The answer must give back every line of the data exactly, with no pictures.

(Recorded data)

Segment Open

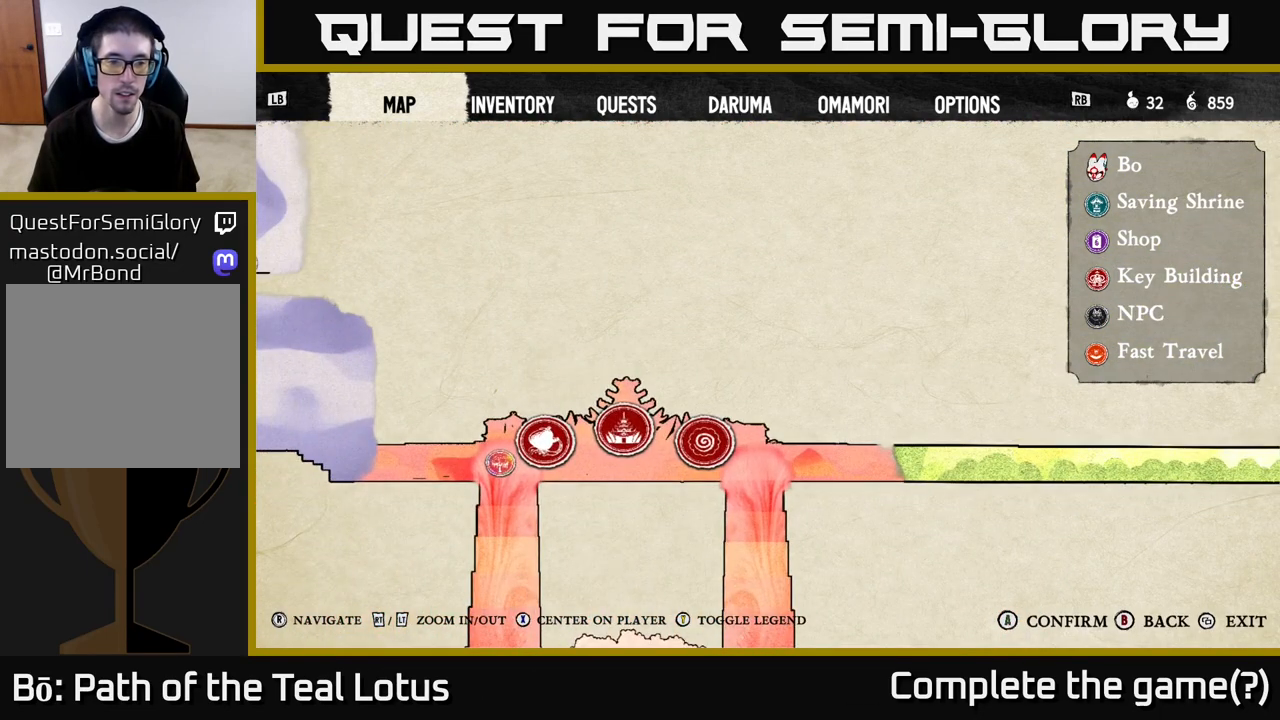
{"buttons": [], "left_stick": "center", "right_stick": "center", "events": []}
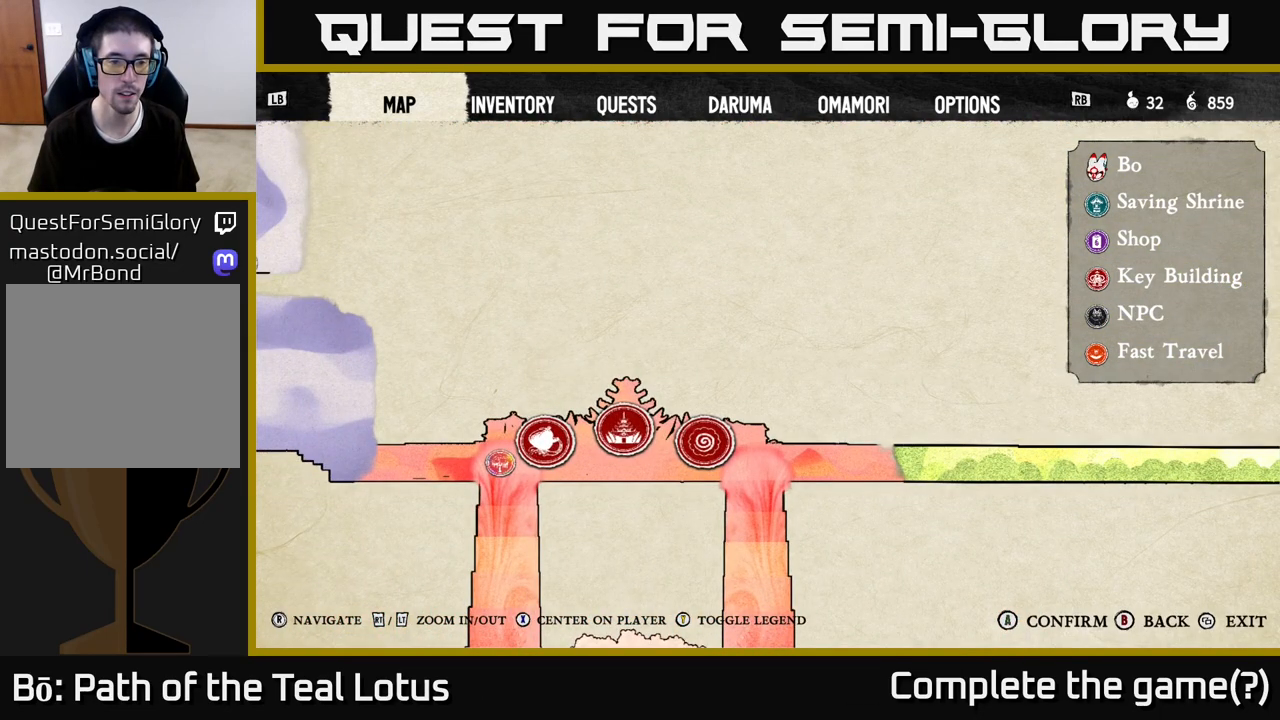
{"buttons": [], "left_stick": "center", "right_stick": "center", "events": []}
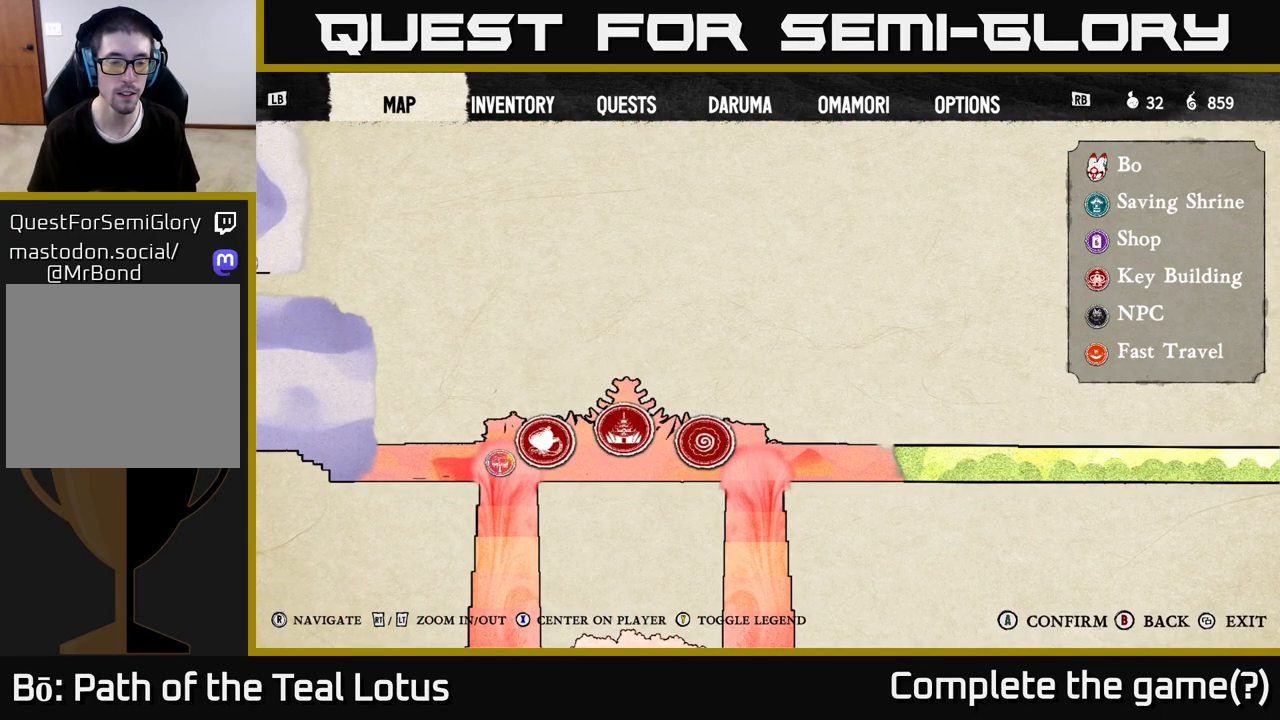
{"buttons": [], "left_stick": "center", "right_stick": "center", "events": [[117, "right_stick", "down-left"], [417, "right_stick", "center"]]}
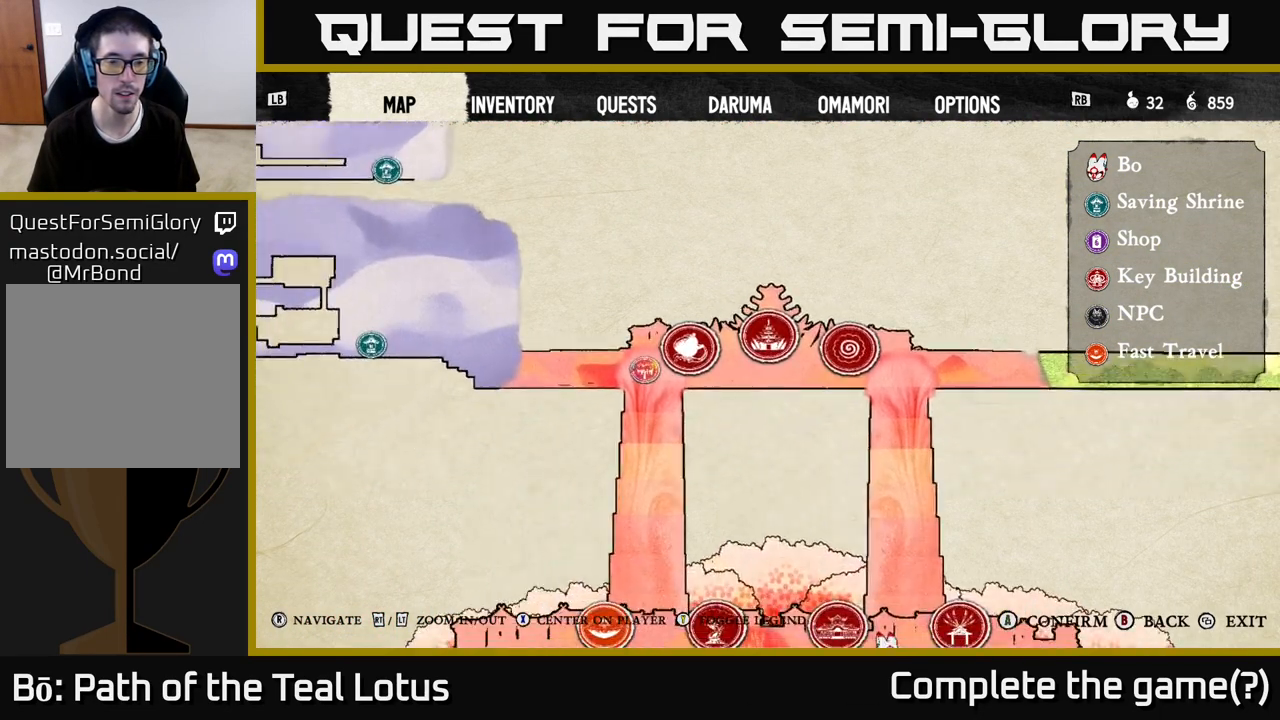
{"buttons": [], "left_stick": "center", "right_stick": "center", "events": []}
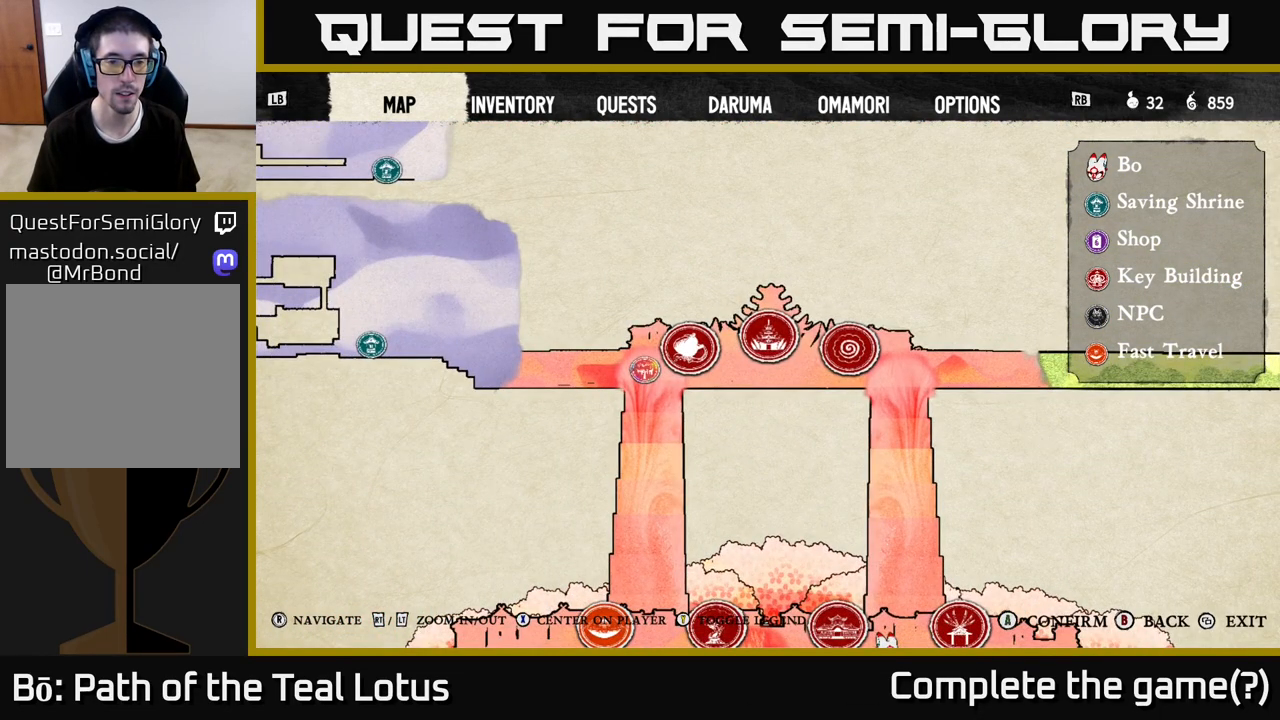
{"buttons": [], "left_stick": "center", "right_stick": "center", "events": []}
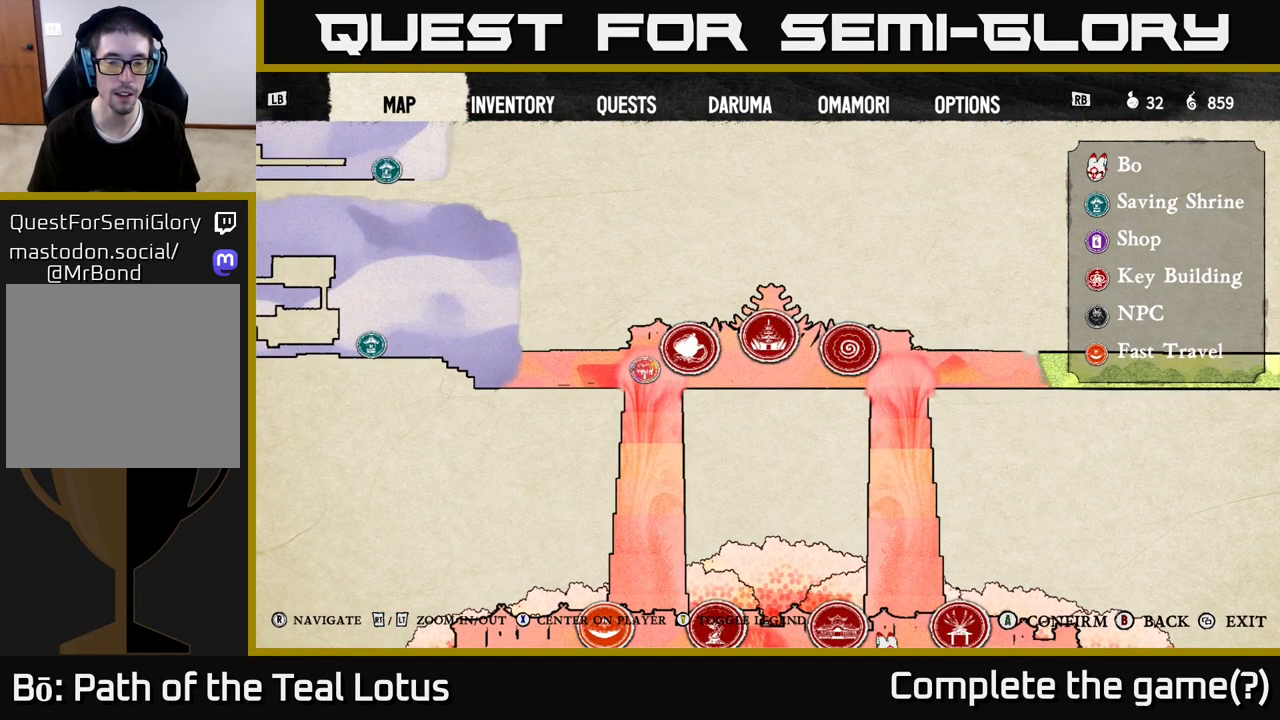
{"buttons": [], "left_stick": "center", "right_stick": "center", "events": []}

Segment Closed

- TASK RESULT -
{"buttons": [], "left_stick": "center", "right_stick": "center", "events": []}
{"buttons": [], "left_stick": "center", "right_stick": "center", "events": []}
{"buttons": [], "left_stick": "center", "right_stick": "center", "events": [[117, "right_stick", "down-left"], [417, "right_stick", "center"]]}
{"buttons": [], "left_stick": "center", "right_stick": "center", "events": []}
{"buttons": [], "left_stick": "center", "right_stick": "center", "events": []}
{"buttons": [], "left_stick": "center", "right_stick": "center", "events": []}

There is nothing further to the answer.